_文本段落_
◇ ◇ ◇ ◇ ◇ ◇ ◇

摘要
该研究通过原子级精确合成、电输运测量、皮米级电子显微镜和同步辐射X射线衍射,系统探究了三层镍酸盐La4Ni3O10薄膜的应变效应。尽管压缩外延应变能有效抑制母体密度波序并提升晶体对称性(如消除面外八面体旋转),但即使在最大压缩应变(-2.8%)下也未观测到超导电性。关键结构表征发现,压缩应变无法完全消除薄膜中特有的面内八面体旋转,这种旋转在每一三层单元的内层与外层中呈现层间不等效性,且持续存在。同步辐射X射线衍射显示面内旋转幅度随压缩应变单调减小,但未完全消失。相比之下,双层体系La3Ni2O7中压缩应变能完全抑制所有八面体旋转从而诱导超导。该结果揭示了三层与双层体系的关键差异,表明单纯依靠外延应变工程无法实现三层镍酸盐的环境压力超导,需探索其他调控手段。
材料
方法
- Reactive oxidative molecular-beam epitaxy (MBE)
- X-ray diffraction (XRD)
- Resistivity and Hall transport measurements
- Annular dark-field scanning transmission electron microscopy (ADF-STEM)
- Multislice electron ptychography (MEP)
- Synchrotron X-ray diffraction (crystal truncation rods and high dynamic range reciprocal space mapping)
- First-principles density functional theory (DFT) calculations
关键词
- octahedral rotations
- density wave suppression
- layer inequivalence
- compressive strain
- absence of superconductivity
- structural distortion
亮点
- We identify a previously unobserved structure in RP nickelates, the I4/mmm space group, demonstrating the capability of epitaxial strain to induce unique structural variants.
- Compressive strain suppresses out-of-plane rotations but leaves in-plane rotations persistent, a structural evolution pathway distinct from that under hydrostatic pressure.
结论
- Compressive epitaxial strain suppresses the parent density wave in La4Ni3O10 thin films but does not induce superconductivity.
- A structural distortion unique to strained n=3 thin films is identified: persistent, layer-inequivalent octahedral rotations around the c-axis.
- These results highlight key differences between the n=3 and n=2 systems, suggesting that ambient-pressure superconductivity in the n=3 may require new methods beyond epitaxial strain engineering.
主要论断
- Compressive epitaxial strain suppresses the parent density wave in La4Ni3O10 thin films but does not stabilize superconductivity.
- 证据: Transport measurements show no superconducting transition even at -2.8% compressive strain,Density wave transition is absent for compressive strains on LAO and SLAO
- Compressive strain completely suppresses out-of-plane octahedral rotations in La4Ni3O10 thin films, raising crystal symmetry.
- 证据: ADF-STEM Fourier transforms show disappearance of half-order peaks under compressive strain
- In-plane octahedral rotations persist in the inner perovskite layers even under large compressive strain, unlike in bilayer La3Ni2O7.
- 证据: Multislice electron ptychography shows persistent oxygen incoherence in inner layers for all strain states,Synchrotron XRD shows finite (1.5 0.5) peak even on SLAO
- The structural evolution under compressive strain differs from that under hydrostatic pressure; in thin films, out-of-plane rotations are eliminated first, while in bulk, in-plane rotations are eliminated first.
- 证据: Thin film structural phases under compressive strain: a0 a0 c- with in-plane rotations,Bulk pressure phase diagram: a- a- c0 then a0 a0 c0
研究流程
- Thin film synthesis — High qualityLa4Ni3O10 thin films with four distinct epitaxial strain states were successfully synthesized.

◇ ◇ ◇ ◇ ◇ ◇ ◇

_数据条目_
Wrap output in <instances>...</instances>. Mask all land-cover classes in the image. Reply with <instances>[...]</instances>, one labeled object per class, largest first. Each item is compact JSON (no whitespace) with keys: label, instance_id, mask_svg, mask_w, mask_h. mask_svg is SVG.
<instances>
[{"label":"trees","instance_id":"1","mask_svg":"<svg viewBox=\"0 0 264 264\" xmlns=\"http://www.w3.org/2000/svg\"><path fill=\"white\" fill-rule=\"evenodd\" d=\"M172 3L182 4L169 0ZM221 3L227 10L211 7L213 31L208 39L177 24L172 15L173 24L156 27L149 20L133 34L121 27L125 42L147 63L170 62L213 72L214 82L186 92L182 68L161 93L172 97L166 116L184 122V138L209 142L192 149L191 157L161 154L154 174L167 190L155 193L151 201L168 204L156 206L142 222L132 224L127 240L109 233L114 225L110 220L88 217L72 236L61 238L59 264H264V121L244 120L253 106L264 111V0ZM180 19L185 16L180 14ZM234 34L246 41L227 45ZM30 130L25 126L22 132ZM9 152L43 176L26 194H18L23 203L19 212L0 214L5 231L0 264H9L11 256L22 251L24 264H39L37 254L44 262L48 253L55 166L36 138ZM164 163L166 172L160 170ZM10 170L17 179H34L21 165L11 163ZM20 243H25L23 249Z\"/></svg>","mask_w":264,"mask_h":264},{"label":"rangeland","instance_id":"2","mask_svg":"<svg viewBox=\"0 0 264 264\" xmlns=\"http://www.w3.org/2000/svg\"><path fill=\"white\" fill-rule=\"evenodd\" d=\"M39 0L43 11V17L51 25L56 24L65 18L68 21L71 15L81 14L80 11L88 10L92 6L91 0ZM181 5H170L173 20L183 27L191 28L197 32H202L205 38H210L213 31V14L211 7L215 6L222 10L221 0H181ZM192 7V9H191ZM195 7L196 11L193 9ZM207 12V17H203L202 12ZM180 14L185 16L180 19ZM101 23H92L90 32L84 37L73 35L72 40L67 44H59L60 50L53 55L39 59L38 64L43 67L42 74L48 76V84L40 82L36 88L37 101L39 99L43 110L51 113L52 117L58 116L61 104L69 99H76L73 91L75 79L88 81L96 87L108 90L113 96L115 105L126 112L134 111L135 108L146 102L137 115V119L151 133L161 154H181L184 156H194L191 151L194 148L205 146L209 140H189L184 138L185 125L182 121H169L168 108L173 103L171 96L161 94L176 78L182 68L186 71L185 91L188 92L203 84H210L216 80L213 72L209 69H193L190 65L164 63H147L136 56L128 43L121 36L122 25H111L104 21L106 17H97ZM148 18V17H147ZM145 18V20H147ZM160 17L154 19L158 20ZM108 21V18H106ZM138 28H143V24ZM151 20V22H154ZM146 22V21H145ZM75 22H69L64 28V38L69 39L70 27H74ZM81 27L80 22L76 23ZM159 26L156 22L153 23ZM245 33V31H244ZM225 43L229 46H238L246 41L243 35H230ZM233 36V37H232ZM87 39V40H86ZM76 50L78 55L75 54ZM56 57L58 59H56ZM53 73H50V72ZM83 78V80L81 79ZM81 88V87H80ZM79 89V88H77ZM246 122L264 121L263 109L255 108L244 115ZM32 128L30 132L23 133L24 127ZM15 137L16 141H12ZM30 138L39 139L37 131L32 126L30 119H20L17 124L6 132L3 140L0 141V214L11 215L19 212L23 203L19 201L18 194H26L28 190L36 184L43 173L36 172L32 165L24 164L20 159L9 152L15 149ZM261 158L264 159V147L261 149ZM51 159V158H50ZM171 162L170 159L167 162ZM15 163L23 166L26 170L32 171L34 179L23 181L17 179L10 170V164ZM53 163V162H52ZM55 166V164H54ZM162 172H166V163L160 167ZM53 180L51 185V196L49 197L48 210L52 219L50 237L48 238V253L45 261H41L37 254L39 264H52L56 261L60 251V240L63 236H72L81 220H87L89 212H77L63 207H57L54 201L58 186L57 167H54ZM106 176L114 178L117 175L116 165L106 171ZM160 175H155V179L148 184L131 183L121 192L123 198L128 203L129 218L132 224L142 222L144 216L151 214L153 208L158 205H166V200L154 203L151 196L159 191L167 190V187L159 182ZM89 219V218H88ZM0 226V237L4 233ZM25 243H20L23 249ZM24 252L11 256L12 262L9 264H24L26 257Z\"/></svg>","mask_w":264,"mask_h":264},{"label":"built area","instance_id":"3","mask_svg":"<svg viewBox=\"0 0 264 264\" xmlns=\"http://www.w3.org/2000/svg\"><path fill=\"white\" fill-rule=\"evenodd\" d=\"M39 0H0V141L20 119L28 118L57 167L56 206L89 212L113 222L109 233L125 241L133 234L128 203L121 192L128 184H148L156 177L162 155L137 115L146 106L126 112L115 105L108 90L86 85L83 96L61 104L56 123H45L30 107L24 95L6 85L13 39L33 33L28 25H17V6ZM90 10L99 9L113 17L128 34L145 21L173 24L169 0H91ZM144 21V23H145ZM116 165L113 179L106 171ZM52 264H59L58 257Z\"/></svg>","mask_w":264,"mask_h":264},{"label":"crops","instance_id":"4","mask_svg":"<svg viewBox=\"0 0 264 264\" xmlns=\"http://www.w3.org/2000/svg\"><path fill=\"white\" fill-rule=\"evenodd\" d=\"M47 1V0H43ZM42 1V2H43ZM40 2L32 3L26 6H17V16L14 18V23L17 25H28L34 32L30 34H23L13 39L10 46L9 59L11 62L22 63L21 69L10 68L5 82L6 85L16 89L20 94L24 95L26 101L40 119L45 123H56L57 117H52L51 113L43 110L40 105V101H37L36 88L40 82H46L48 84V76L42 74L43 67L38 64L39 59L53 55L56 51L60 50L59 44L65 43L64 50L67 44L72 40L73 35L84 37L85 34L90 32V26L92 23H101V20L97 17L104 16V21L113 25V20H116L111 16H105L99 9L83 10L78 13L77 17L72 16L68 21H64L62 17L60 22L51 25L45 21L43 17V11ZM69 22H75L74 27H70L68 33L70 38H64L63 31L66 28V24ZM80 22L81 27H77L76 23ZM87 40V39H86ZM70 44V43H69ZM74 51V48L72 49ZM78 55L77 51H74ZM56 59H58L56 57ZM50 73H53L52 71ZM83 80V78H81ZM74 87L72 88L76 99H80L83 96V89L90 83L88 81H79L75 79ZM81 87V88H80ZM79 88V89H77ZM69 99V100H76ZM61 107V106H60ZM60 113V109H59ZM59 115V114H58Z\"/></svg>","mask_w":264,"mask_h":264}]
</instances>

◇ ◇ ◇ ◇ ◇ ◇ ◇

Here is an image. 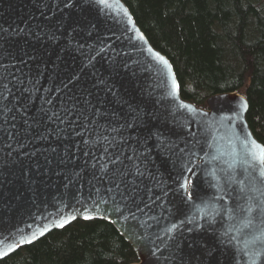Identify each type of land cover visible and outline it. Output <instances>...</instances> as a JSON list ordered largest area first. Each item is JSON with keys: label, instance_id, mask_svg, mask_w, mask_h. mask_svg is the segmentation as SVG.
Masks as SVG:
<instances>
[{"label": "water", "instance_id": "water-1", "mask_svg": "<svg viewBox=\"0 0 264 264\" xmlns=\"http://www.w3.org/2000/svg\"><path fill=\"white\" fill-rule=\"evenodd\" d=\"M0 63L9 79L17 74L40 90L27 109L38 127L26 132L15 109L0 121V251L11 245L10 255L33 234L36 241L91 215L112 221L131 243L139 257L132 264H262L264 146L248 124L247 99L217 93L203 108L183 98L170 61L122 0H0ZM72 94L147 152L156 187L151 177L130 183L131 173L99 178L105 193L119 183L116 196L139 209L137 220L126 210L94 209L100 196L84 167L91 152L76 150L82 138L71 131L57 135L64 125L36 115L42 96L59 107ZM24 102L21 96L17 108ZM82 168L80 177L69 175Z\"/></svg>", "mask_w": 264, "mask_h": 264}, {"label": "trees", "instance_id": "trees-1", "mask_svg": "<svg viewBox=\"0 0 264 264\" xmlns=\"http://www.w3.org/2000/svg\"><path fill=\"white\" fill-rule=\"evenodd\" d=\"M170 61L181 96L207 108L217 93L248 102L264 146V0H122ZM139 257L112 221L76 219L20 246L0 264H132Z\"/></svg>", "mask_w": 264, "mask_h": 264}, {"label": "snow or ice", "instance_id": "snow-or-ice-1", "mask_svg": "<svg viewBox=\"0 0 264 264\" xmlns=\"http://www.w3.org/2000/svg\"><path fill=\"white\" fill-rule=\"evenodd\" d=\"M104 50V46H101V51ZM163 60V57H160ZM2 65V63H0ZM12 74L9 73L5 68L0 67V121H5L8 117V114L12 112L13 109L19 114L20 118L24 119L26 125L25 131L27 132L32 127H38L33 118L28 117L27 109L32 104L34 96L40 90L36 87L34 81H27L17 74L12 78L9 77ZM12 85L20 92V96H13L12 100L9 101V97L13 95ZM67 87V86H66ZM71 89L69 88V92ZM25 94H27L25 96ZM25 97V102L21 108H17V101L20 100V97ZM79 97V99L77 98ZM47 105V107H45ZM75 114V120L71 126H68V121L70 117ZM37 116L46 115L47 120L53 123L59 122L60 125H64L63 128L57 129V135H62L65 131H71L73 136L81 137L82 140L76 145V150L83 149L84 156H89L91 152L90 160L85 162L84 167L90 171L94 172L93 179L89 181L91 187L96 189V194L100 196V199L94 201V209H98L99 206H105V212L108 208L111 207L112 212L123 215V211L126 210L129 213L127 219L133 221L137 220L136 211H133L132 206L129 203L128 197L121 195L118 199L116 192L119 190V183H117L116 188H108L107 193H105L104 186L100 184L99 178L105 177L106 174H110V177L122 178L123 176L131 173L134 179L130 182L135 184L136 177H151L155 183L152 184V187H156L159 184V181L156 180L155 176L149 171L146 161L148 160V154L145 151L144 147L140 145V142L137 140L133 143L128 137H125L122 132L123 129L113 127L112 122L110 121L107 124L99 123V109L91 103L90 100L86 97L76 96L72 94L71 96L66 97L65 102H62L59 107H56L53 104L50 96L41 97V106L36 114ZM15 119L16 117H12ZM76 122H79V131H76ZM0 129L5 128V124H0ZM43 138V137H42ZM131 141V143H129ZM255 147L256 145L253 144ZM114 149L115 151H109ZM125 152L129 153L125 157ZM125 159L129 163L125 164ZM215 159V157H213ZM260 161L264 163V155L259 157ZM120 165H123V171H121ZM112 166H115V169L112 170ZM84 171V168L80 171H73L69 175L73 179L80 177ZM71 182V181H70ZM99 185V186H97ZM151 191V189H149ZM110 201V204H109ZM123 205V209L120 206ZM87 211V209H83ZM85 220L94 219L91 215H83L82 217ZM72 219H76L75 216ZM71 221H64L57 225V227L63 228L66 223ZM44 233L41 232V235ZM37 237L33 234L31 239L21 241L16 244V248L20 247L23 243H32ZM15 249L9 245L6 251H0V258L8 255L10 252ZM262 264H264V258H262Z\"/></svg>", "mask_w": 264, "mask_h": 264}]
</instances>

◇ ◇ ◇ ◇ ◇ ◇ ◇

_给定指令 A_
请根据这篇关于镍酸盐薄膜的文本,判断以下三项陈述是否与其相符:(i) 在最大压缩应变(-2.8%)下观测到了超导电性;(ii) 同步辐射X射线衍射显示面内旋转幅度随压缩应变单调减小;(iii) 在双层体系La3Ni2O7中,压缩应变能完全抑制所有八面体旋转。每项回答“是”或“否”,并原样引用文本中起决定作用的词句。
_给定指令 B_
请把这篇关于镍酸盐薄膜的文本中以含有“- A structural”的词语开头、以“epitaxial strain engineering.”结尾的部分重写一遍,并将其中的“octahedral rotations”换成“octahedral tilts”。
这些记录与该文本毫无关联。

_最终答案 A_
(i) 否:“即使在最大压缩应变(-2.8%)下也未观测到超导电性”
(ii) 是:“同步辐射X射线衍射显示面内旋转幅度随压缩应变单调减小”
(iii) 是:“双层体系La3Ni2O7中压缩应变能完全抑制所有八面体旋转”

_最终答案 B_
- A structural distortion unique to strained n=3 thin films is identified: persistent, layer-inequivalent octahedral tilts around the c-axis.
- These results highlight key differences between the n=3 and n=2 systems, suggesting that ambient-pressure superconductivity in the n=3 may require new methods beyond epitaxial strain engineering.